What no one can reach agreement on is who’s to blame.
Today, Guy Rundle weighs in from another continent. He says it’s not the people we should be pointing the finger at:
“To blame the public for the changed conditions of their life, and the way that earlier decisions by an elite shaped their lives, is to finger the victim, not the culprit. A series of cave-ins, ducked battles, and soft options by the people who controlled parties, papers and powers, and a refusal to stand up to the genuinely maligned, has brought us to this point. It seems distinctive in the world — there is a collapse of political legitimacy everywhere, but only in Australia have I seen this degree of total exasperation and frustration, combined with an inability, at the moment, to imagine how it could be done any other way. “
It’s time for some serious soul searching to work out how on earth we got here.
We got here because our political system is crap. Would the ALP be able to get away with their Howardesque policies if there was more Proportional Representation in Australia ? Stable developed countries need more variety with regards to political parties. Compare the US / Britain / Australia to Sweden, Finland, Denmark and particularly Norway. The latter group isn’t perfect but politically they seem to do so many things better than us.

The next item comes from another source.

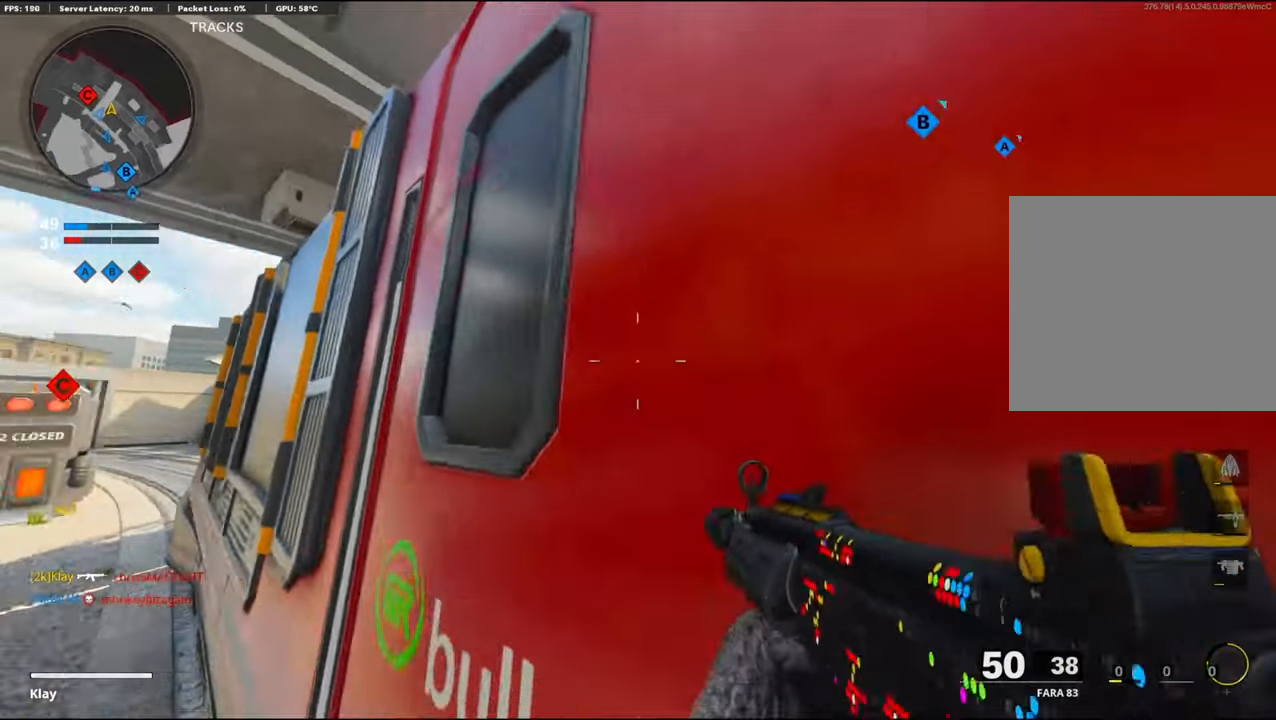
{"buttons": [], "left_stick": "up", "right_stick": "center", "events": [[84, "CROSS", "down"], [317, "CROSS", "up"], [317, "right_stick", "down-left"], [450, "right_stick", "center"]]}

John Howard’s success in running with Pauline Hanson’s policies has persuaded both major parties that the average Australian voter is a malevolent moron. So now we have Abbott pandering and Gillard tiptoeing around. Both being gutless in different ways.
I think the first step towards getting here commenced when pollies started to realise that the news could be tailored to suit the times and circumstances by means of spin doctors, a combination of roles for press secretary and PR people, which probably accelerated in the 1970s and 80s. This at a time when there became a time for the media to be used in more
sophisticated ways. The ‘Its’s Time…” 1972 Whitlam certainly was a ground breaker in getting a simple message across. Repeat a message long enough and it becomes truth.
However, the situation we are presently in which I agree with Rundle has led to exasperation and frustration, has rapidly evolved from the Howard era with it’s concentration on a cynical message such as with the refugee overboard situation and images of a fit walking Howard compared with flabby Beazley. Image was everything.
This was then taken up a notch by a “me tooism” campaign by Rudd in 2007 who presented as being more Howard than Howard and adopted as small a target as possible. Rudd became even more obsessed with what the populace thought in its poll driven decisions. It seems each party learns the winning strategy from the other and seeks to take on the winning bits of the other party and advance it one step further.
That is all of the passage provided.